During its routine check on its easement, the utility found that there was an easement on Lot 2 but no easement on for Lot 1. The utility petitioned the Land Court to amend MacCardell’s title for Lot 1 to include the easement. MacCardell argued that in 1944 the Court’s decree imposed the easement on Lot 2, not Lot 1. She claimed she purchased a title with no encumbrances, and allowing the electric company to amend her title would impair her property. The Land Court entered judgment in favor of MacCardell. The utility appealed, but the Appeals Court affirmed the Land Court’s judgment. Thereafter, the electric company appealed to Massachusetts’ highest court.

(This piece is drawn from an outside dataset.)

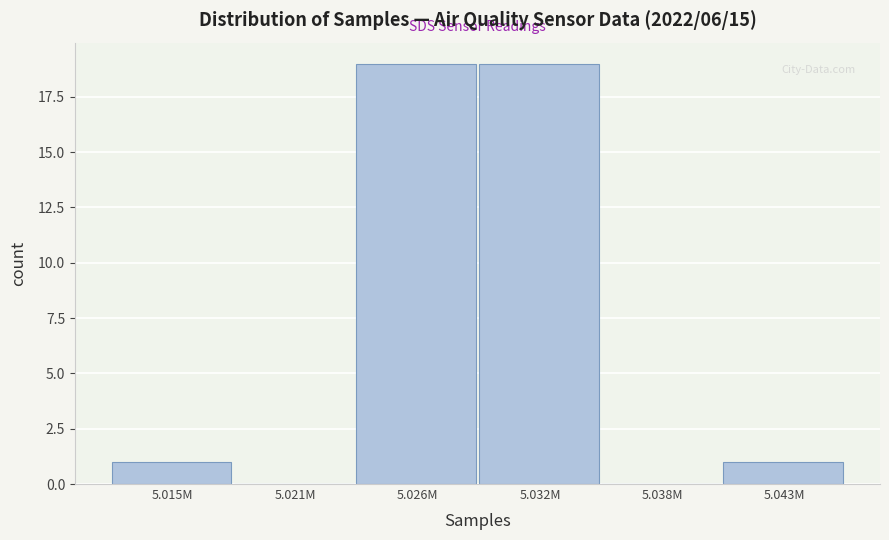

Reading left to right, extract all data points from this chart.

5.015M=1	5.021M=0	5.026M=19	5.032M=19	5.038M=0	5.043M=1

Held: MacCardell owned her land free of the easement. Massachusetts law is settled that title holders and subsequent purchasers of registered land for value and in good faith take “free from all encumbrances except those noted on the certificate.” With respect to easements, the general rule is that in order to affect registered land as the servient estate, an easement must appear on the certificate of title. There are two exceptions to the general rule: (1) if there were facts described on the certificate of title that would prompt a reasonable purchaser to investigate further other certificates of title, documents, or plans in the registration system; or (2) if the purchaser had actual knowledge of a prior unregistered interest. In this case, no one disputed that the easement was not recorded anywhere in MacCardell’s chain of title. However, the utility argued that she had actual knowledge of the easement.
The “actual knowledge” exception means that for a titleholder to benefit from the protections afforded by the land registration system, the title holder must not possess actual knowledge of unregistered easements. The burden of proof lies with the party seeking to encumber an owner’s registered land, in this case, the electric company. Unfortunately for the utility, the Court said, it had presented no proof that MacCardell had actual knowledge of the easement.
All it argued was she had utility poles on her property, she could turn her lights on every morning, and she received a monthly utility bill. All of that proved she had knowledge, the utility claimed, because it was “inconceivable that a utility company’s installation and use of poles” would ever be permissive rather than a claim of right. The Court rejected this, suggesting that the poles, the power and the bill might equally suggest that the use may be adverse, which does not create an easement under the law, or a registered owner might have granted permissive use. What’s more, the Court said, the mere presence of a utility pole didn’t automatically place a registered landowner on notice that her property might be encumbered, because the actual owner of a utility pole isn’t readily ascertainable, and the average person may be unaware of the exact boundaries of the land. To meet the actual knowledge exception, the Court held, there must be some intelligible oral or written information that indicates the existence of an encumbrance or prior unregistered interest.